You are close, all that you need to show is that we must have $\sigma \in W_e$. That is:
Claim. If $\sigma \preceq \chi_A$ and $\sigma$ witnesses that $A \Vdash W_e$, then $\sigma \in W_e$.
Proof. Suppose not, then we must have: $$ (\forall \rho \succeq \sigma)(\forall x)[\Phi_e^{\rho_1}(x)\uparrow \; \vee \; \rho_0(x)\uparrow \; \vee \; (\Phi_e^{\rho_1}(x)\downarrow \; \wedge \; \Phi_e^{\rho_1}(x) = \rho_0(x))] $$ There are two possible cases:
If: $$ (\exists \rho_1 \succeq \sigma_1)(\exists x)[x \in \operatorname{dom}(\Phi_e^{\rho_1}) \wedge (x \notin \operatorname{dom}(\sigma_0) \vee \Phi_e^{\rho_1}(x) \neq \sigma_0(x)] $$ If $\Phi_e^{\rho_1}(x) \neq \sigma_0(x)$, then we immediately get a contradiction. Otherwise, we have $x \notin \operatorname{dom}(\sigma_0)$, so we may choose $\rho \succeq \sigma$ such that $\rho_0 \succeq \sigma_0$ and $\Phi_e^{\rho_1}(x) \neq \rho_0(x)$m, also a contradiction.

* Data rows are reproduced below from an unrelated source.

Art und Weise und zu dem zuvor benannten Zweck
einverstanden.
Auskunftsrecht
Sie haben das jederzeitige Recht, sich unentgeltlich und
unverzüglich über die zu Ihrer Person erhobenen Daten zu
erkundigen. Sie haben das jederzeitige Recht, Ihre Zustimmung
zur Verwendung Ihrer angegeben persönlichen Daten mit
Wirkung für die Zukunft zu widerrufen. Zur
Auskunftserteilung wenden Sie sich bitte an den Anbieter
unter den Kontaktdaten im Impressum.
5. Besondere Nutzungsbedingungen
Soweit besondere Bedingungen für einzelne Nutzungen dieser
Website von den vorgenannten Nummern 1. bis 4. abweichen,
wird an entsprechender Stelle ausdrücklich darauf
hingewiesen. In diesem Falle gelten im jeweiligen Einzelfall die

Otherwise, we have: $$ (\forall \rho_1 \succeq \sigma_1)(\forall x)[x \in \operatorname{dom}(\Phi_e^{\rho_1}) \to (x \in \operatorname{dom}(\sigma_0) \wedge \Phi_e^{\rho_1}(x) = \sigma_0(x)] $$ then $\bigcup_{\rho_1 \succeq \sigma_1} \operatorname{dom}(\Phi_e^{\rho_1}) \subseteq \operatorname{dom}(\sigma_0)$ is finite, so one may take $x \notin \bigcup_{\rho_1 \succeq \sigma_1} \operatorname{dom}(\Phi_e^{\rho_1})$ and extend $\rho \succeq \sigma$ such that $x \in \operatorname{dom}(\rho_0)$, also a contradiction. $\square$
Let me explain the intuition behind the proof. The first case asserts that we can find an $x$ in $\operatorname{dom}(\Phi_e^{\rho_1})$ that conflicts with $\sigma_0$. If it disagrees from the start ($\Phi_e^{\rho_1}(x) \neq \sigma_0(x)$), then we have the contradiction. Otherwise, it is that $\sigma_0$ is not defined at $x$ ($x \notin \operatorname{dom}(\sigma_0)$), so we can extend $\sigma$ such that $\sigma_0(x) \neq \Phi_e^{\rho_1}(x)$.
The second case says that, no matter how you extend $\sigma_1$ with $\rho_1$, $\Phi_e^{\rho_1}$ has domain bounded by the domain of $\sigma_0$. But $\sigma_0$ is just a finite string, so we can extend $\sigma$ to $\rho$ which $\rho_0$ has domain strictly larger than all possible domains of $\Phi_e^{\rho_1}$, yielding the desired contradiction.